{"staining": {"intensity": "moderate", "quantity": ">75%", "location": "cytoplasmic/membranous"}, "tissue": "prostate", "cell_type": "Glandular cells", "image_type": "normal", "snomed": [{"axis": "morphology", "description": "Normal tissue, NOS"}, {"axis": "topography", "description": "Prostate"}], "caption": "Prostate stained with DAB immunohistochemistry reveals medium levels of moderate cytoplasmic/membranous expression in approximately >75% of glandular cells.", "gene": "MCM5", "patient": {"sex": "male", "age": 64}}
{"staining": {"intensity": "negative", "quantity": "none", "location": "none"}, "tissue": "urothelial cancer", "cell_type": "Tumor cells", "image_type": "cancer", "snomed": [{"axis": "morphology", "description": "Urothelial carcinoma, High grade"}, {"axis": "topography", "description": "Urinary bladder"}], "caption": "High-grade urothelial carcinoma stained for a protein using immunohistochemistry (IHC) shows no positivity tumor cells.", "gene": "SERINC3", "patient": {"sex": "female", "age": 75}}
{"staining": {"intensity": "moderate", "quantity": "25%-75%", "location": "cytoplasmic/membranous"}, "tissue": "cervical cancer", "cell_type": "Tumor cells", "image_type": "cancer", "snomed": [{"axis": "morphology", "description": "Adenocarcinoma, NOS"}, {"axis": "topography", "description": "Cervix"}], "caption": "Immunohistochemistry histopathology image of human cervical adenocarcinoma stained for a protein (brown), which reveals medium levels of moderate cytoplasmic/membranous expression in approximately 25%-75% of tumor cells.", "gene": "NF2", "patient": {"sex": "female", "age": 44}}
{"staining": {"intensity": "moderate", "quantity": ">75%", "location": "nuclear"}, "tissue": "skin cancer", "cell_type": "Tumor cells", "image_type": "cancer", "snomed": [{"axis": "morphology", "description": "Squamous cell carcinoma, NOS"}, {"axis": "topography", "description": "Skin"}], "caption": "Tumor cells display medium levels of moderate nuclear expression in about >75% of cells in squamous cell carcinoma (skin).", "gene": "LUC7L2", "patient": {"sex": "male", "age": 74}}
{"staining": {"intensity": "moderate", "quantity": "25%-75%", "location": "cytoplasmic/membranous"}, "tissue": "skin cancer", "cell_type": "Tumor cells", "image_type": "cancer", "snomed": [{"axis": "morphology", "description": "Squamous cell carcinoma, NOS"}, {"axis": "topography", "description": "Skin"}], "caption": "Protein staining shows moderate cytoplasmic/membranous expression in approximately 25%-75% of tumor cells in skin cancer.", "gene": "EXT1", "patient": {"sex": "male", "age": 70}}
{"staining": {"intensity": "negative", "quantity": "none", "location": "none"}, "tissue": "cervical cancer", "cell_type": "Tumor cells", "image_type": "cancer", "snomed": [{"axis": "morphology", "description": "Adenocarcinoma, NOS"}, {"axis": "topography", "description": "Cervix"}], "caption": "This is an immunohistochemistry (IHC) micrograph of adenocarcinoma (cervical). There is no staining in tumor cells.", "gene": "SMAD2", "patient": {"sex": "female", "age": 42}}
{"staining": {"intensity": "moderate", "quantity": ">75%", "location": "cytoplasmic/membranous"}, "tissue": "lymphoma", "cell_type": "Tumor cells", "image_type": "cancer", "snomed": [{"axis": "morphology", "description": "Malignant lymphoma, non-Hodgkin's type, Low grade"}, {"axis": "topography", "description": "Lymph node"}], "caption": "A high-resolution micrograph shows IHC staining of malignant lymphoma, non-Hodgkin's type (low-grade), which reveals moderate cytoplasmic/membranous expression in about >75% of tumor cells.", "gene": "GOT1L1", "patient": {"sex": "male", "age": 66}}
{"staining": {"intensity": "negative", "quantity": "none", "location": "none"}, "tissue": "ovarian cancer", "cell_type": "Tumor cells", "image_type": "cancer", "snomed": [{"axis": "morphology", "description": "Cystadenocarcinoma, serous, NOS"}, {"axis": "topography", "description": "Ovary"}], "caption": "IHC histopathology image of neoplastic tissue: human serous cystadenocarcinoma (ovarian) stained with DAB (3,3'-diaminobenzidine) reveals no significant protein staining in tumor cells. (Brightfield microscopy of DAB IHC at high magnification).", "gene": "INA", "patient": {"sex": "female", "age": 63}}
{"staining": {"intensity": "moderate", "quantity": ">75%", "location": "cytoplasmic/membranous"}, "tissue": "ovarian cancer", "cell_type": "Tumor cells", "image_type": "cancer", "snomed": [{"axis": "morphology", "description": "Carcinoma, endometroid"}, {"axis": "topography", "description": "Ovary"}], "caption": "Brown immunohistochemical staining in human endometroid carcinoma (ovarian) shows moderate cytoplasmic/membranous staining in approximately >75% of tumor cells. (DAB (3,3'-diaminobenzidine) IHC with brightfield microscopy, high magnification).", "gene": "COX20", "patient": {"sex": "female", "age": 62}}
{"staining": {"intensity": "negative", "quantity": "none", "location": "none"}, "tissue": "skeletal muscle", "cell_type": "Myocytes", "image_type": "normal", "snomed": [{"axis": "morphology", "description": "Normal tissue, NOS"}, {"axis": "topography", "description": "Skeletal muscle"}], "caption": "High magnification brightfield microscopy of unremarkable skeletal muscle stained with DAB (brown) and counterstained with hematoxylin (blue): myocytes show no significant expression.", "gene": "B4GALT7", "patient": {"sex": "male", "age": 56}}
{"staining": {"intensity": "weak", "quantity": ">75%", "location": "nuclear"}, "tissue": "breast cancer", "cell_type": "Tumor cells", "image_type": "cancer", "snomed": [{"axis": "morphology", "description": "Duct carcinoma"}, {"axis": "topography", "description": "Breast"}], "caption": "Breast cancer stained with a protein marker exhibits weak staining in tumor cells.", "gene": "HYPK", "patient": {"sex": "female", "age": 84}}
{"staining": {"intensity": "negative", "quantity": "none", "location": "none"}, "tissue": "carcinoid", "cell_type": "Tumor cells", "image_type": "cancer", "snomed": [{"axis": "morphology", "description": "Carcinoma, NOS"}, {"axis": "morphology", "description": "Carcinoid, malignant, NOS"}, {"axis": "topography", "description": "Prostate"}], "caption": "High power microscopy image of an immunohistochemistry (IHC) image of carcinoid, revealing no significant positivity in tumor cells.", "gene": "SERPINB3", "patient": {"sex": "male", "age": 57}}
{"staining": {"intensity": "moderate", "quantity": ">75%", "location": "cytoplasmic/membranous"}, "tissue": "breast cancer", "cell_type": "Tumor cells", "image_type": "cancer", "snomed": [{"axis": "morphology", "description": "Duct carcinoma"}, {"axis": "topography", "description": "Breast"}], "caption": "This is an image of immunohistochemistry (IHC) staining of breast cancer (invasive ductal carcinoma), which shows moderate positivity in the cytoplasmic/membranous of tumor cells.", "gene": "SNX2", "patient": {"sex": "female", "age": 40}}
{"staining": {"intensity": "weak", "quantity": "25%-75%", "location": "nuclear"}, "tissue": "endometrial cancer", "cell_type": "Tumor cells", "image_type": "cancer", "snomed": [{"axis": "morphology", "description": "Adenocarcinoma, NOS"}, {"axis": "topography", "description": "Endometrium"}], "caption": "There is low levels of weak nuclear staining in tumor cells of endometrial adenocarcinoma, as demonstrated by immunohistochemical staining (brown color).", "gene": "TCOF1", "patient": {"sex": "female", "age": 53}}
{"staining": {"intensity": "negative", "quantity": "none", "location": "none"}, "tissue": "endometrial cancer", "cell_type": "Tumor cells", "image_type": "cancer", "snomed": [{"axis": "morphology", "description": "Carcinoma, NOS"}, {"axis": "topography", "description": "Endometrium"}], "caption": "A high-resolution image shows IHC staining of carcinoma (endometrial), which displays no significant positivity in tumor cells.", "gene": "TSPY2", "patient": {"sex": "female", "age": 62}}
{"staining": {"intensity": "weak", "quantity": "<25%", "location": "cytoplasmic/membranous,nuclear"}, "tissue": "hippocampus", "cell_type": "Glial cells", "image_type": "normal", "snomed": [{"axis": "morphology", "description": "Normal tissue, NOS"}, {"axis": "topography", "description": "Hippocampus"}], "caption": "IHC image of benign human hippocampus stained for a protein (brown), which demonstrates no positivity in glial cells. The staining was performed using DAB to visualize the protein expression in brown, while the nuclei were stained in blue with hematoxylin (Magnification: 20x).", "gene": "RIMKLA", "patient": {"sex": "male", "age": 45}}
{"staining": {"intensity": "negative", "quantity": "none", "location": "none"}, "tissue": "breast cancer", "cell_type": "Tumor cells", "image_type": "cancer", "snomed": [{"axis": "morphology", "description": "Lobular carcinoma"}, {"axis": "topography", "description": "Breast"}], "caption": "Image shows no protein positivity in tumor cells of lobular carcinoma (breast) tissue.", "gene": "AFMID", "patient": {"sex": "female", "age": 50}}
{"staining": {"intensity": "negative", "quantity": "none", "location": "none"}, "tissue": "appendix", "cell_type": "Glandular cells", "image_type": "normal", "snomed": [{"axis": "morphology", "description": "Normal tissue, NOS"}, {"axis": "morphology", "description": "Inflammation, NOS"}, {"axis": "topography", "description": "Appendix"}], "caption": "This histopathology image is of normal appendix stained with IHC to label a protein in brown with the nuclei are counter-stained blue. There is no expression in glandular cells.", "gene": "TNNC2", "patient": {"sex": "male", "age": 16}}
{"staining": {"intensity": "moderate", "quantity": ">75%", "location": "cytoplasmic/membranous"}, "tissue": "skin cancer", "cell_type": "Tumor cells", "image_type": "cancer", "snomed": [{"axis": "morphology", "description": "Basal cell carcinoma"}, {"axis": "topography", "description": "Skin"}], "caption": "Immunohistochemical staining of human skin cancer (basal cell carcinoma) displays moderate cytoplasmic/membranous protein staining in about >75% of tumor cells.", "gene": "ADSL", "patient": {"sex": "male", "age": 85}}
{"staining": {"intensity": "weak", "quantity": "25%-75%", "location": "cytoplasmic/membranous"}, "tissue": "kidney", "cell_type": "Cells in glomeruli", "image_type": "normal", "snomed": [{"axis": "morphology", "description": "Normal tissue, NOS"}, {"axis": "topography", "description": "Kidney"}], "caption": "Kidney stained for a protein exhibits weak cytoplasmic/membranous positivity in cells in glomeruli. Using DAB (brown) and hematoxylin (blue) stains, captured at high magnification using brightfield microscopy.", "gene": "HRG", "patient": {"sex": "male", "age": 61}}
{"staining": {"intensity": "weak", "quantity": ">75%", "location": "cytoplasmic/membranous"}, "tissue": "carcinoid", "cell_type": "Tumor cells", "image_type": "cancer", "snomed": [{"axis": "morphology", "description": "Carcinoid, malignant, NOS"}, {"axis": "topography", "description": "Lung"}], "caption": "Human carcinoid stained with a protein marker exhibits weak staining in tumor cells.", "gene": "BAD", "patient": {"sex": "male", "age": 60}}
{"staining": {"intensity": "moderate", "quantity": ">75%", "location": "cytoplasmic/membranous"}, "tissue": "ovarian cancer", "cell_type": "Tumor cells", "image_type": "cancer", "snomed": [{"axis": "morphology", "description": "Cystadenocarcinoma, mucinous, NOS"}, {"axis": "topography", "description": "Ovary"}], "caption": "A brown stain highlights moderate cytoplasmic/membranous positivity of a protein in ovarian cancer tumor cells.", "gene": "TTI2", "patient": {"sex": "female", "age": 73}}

########################################

_The problem:_ Begin with the first line of the data above and, please, print each line exactly until you have printed the line containing "urothelial carcinoma stained"; print nothing else.

_Written answer:_
{"staining": {"intensity": "moderate", "quantity": ">75%", "location": "cytoplasmic/membranous"}, "tissue": "prostate", "cell_type": "Glandular cells", "image_type": "normal", "snomed": [{"axis": "morphology", "description": "Normal tissue, NOS"}, {"axis": "topography", "description": "Prostate"}], "caption": "Prostate stained with DAB immunohistochemistry reveals medium levels of moderate cytoplasmic/membranous expression in approximately >75% of glandular cells.", "gene": "MCM5", "patient": {"sex": "male", "age": 64}}
{"staining": {"intensity": "negative", "quantity": "none", "location": "none"}, "tissue": "urothelial cancer", "cell_type": "Tumor cells", "image_type": "cancer", "snomed": [{"axis": "morphology", "description": "Urothelial carcinoma, High grade"}, {"axis": "topography", "description": "Urinary bladder"}], "caption": "High-grade urothelial carcinoma stained for a protein using immunohistochemistry (IHC) shows no positivity tumor cells.", "gene": "SERINC3", "patient": {"sex": "female", "age": 75}}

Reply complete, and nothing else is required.